● **WHAT IS NEEDED**
Format the lines below as a JSON list of strings, with one string for each line and no blank lines. Leave the pictures out of the list.

● **RECORDS**
◆ ◆ ◆

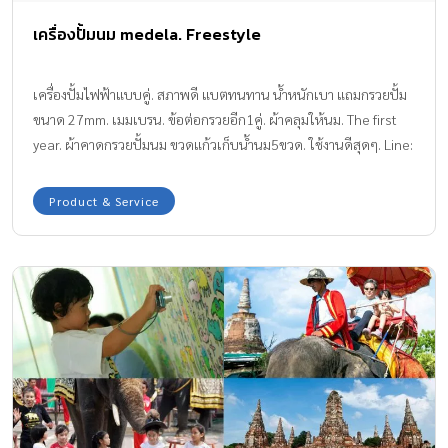
เครื่องปั้มนม medela. Freestyle
เครื่องปั้มไฟฟ้าแบบคู่. สภาพดี แบตทนทาน น้ำหนักเบา แถมกรวยปั้ม
ขนาด 27mm. เมมเบรน. ข้อต่อกรวยอีก1คู่. ผ้าคลุมให้นม. The first
year. ผ้าคาดกรวยปั้มนม ขวดแก้วเก็บน้ำนม5ขวด. ใช้งานดีสุดๆ. Line:
epeemama. มักทายมาได้ตลอดค่ะ
Product & Service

◆ ◆ ◆

● **THE ANSWER**
[
  "เครื่องปั้มนม medela. Freestyle",
  "เครื่องปั้มไฟฟ้าแบบคู่. สภาพดี แบตทนทาน น้ำหนักเบา แถมกรวยปั้ม",
  "ขนาด 27mm. เมมเบรน. ข้อต่อกรวยอีก1คู่. ผ้าคลุมให้นม. The first",
  "year. ผ้าคาดกรวยปั้มนม ขวดแก้วเก็บน้ำนม5ขวด. ใช้งานดีสุดๆ. Line:",
  "epeemama. มักทายมาได้ตลอดค่ะ",
  "Product & Service"
]